Chase Stokes and Joey King

Chase Stokes and Joey King

Netflix

On the day of Tally’s makeover, she’s summoned to the office of Dr. Cable (Laverne Cox), who explains that the only way Tally will get the Procedure is if she first tracks down Shay and the rest of her Smoke compatriots, who are allegedly devising a weapon to destroy the city.

Director McG (Charlie’s Angels, Terminator Salvation) knows his way around big, fanciful sci-fi material, and Uglies is certainly never sluggish. It is, however, derivative beyond belief, underscoring that its target demographic appears to be pre-teens who haven’t repeatedly watched The Hunger Games, Divergent, and the rest of their ilk.

During her time with David and Shay, Tally learns that the Procedure actually makes you a mindless, emotionless blank (“They erase who you are!”), proves really good at shooting a crossbow, and decides that she doesn’t want gold eyes and sculpted features like her mom. Instead, she wants to be a woodlands rebel who lives with people in communal harmony (there’s no money, they just barter) and eats organic food grown right around their tents and hobbit-like dwellings, because that’s the polar opposite of Dr.
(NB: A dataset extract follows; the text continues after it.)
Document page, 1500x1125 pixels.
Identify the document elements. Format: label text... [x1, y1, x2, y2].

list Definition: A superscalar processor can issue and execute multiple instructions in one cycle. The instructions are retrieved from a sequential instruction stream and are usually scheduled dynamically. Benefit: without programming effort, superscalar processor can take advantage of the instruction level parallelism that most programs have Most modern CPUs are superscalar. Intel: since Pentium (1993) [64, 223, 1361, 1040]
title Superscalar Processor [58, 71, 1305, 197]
Cabal’s urban wonderland and the film has to operate in binary terms.

Brianne Tju, Joey King, and Keith Powers

Brianne Tju, Joey King, and Keith Powers

Netflix

Aside from its message that beauty is all about what’s on the inside, Uglies’ only lesson is that screen culture is destructive and active physical work is good. Otherwise, it’s a bunch of standard-issue us-vs.-them skirmishes involving love-triangled Tally, David, and Peris, who’s turned by Dr. Cabal into a super-Pretty in Tron-esque armor. Fights and hoverboard flights are part and parcel of this ho-hum affair, whose conclusion turns out to be a cliffhanger that sets the table for an ensuing sequel. Whether that’s in the cards, however, depends on if kids are still interested in the same tired YA stuff, since there’s no way any adult will find it more than unoriginal and wearisome.

King is as charming as usual, exhibiting a feistiness that goes hand in hand with her sensitivity and earnestness. As with the rest of the Uglies revolutionaries, though, she’s too attractive to qualify as undesirable, much less be mocked by others as repulsive. Uglies is a paper-thin parable about the corrosiveness of vanity and the virtue of tolerance and self-acceptance, following a playbook that at this point is tattered beyond repair. The irony is that there’s not much lurking beneath its own shiny surface except platitudes fit solely for those who’ve yet to reach puberty.